(SUPPLIED DATA Opens)
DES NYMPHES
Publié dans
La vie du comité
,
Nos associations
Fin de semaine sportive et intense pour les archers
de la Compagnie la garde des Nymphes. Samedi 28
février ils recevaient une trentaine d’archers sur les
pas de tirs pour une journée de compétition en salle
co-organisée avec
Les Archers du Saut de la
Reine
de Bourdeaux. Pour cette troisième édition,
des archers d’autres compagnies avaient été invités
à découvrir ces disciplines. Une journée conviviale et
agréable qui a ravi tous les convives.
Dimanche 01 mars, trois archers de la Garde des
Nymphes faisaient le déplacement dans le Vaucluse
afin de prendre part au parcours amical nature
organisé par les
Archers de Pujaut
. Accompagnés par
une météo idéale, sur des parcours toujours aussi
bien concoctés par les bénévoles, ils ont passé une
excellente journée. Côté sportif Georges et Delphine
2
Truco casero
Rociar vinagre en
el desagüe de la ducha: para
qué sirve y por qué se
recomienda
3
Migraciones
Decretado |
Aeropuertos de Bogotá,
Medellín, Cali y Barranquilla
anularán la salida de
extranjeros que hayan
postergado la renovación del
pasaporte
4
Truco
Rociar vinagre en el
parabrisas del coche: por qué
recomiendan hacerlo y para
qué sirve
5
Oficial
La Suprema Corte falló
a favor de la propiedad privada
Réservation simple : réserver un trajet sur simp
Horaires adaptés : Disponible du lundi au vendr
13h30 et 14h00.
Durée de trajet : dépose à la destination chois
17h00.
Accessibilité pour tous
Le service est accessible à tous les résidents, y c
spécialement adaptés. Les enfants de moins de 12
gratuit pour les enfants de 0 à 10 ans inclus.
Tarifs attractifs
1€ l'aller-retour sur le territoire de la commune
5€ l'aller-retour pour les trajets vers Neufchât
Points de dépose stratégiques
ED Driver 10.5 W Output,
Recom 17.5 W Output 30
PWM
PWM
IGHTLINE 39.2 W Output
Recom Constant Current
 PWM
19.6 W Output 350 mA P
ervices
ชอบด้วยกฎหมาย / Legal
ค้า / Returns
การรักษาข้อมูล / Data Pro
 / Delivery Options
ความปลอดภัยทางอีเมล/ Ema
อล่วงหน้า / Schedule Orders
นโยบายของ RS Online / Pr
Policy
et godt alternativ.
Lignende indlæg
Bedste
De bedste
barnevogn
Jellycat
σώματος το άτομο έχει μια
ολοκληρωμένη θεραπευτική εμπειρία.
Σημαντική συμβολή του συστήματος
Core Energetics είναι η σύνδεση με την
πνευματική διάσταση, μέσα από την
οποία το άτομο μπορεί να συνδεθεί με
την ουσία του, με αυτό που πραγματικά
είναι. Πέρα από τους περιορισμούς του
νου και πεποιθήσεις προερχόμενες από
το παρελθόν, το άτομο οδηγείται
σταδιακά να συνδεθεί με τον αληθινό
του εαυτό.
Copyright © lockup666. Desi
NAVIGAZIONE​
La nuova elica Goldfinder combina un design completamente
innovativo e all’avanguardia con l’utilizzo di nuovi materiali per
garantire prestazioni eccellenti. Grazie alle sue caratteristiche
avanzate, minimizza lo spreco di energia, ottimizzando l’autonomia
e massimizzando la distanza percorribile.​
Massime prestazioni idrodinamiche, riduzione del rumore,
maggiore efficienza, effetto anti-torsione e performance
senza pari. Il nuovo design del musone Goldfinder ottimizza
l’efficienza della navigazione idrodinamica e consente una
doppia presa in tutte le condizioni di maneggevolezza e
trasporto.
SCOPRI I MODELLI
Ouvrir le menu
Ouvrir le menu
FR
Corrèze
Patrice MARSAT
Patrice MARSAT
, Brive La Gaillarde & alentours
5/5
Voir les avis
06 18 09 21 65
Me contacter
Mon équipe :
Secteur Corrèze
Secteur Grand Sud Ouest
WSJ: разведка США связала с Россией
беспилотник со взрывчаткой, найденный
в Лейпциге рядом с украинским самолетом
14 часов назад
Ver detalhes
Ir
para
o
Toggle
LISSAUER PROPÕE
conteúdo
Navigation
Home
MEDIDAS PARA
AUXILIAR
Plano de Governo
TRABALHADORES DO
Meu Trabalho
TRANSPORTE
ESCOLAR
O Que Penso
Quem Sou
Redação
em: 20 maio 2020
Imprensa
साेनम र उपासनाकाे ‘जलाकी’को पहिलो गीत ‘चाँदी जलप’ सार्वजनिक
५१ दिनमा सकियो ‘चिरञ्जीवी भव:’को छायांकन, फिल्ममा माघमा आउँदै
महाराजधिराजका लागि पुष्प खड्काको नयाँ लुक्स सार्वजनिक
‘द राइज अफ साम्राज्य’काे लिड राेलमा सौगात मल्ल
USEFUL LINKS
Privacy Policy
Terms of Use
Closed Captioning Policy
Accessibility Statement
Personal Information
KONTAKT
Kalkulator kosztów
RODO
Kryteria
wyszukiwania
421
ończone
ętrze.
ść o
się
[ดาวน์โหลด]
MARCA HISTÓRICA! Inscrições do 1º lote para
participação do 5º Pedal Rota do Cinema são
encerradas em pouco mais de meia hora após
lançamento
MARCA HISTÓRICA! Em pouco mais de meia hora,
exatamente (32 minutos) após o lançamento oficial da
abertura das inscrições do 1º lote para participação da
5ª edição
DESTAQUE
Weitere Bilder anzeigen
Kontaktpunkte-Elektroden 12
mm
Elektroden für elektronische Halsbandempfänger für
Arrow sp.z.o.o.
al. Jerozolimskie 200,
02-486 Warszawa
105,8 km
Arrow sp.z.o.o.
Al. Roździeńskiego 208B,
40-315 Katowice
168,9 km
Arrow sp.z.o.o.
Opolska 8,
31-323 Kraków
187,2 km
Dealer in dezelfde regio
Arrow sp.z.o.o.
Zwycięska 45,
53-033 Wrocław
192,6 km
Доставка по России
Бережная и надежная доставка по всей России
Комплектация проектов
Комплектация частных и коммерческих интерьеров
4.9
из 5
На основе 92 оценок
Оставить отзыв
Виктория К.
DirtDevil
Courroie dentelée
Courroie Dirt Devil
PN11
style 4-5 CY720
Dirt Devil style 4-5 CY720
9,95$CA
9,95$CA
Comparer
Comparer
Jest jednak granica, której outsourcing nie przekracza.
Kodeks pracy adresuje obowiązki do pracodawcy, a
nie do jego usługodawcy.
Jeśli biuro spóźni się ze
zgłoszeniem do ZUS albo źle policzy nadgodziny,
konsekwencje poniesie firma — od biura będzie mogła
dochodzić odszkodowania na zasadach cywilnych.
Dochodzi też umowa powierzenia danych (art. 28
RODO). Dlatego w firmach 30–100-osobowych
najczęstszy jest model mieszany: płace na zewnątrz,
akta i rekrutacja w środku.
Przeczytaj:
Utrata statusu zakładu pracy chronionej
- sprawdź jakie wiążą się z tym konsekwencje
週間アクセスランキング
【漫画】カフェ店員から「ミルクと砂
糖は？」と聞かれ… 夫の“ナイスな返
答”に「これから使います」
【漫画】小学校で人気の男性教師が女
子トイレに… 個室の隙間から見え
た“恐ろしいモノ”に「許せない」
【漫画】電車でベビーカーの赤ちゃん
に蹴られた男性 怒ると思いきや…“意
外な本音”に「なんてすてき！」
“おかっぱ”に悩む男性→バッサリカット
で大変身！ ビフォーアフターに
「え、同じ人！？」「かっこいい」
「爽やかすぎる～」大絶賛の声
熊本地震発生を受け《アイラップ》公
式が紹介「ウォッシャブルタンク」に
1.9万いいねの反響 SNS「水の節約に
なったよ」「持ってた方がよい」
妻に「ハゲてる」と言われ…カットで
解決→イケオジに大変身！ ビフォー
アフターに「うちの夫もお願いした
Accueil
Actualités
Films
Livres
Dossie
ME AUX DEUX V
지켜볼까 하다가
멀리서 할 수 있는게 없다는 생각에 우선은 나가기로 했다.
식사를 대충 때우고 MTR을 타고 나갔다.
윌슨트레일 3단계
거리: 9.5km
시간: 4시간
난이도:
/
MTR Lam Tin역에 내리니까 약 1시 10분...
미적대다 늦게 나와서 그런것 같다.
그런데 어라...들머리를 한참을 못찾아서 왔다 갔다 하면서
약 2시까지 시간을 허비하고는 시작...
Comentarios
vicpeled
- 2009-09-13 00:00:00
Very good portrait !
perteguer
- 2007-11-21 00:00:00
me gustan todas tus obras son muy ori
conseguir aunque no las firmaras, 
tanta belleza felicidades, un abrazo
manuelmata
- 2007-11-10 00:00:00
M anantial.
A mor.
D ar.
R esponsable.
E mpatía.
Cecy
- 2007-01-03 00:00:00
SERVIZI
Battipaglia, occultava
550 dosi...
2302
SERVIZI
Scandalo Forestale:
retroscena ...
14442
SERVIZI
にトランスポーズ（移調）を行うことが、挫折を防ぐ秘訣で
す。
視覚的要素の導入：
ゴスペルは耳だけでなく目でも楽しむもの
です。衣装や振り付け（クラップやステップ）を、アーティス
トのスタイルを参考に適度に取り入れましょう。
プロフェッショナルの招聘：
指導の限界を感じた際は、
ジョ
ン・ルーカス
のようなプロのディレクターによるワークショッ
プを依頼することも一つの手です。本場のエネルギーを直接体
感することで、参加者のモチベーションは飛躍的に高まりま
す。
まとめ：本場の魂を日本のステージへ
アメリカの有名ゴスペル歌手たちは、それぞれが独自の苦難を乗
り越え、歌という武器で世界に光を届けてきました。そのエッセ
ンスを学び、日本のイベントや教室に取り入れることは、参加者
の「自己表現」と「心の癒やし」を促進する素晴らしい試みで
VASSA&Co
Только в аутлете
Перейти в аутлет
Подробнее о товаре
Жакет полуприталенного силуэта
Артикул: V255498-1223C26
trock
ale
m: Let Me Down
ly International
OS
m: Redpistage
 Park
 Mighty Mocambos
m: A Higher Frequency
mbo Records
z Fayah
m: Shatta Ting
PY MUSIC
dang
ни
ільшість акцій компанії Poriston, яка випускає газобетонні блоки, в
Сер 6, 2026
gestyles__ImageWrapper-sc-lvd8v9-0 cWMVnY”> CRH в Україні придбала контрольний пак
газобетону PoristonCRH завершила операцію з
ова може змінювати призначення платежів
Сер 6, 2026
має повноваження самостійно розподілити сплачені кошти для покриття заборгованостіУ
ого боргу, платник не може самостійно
(SUPPLIED DATA Closes)
AIM OF THE TASK →
Copy out only the lines of the records above from the one with "ολοκληρωμένη θεραπευτική εμπειρία." through the one with "NAVIGAZIONE​", exactly as they stand, both included.

SOLUTION TO THE EXERCISE →
ολοκληρωμένη θεραπευτική εμπειρία.
Σημαντική συμβολή του συστήματος
Core Energetics είναι η σύνδεση με την
πνευματική διάσταση, μέσα από την
οποία το άτομο μπορεί να συνδεθεί με
την ουσία του, με αυτό που πραγματικά
είναι. Πέρα από τους περιορισμούς του
νου και πεποιθήσεις προερχόμενες από
το παρελθόν, το άτομο οδηγείται
σταδιακά να συνδεθεί με τον αληθινό
του εαυτό.
Copyright © lockup666. Desi
NAVIGAZIONE​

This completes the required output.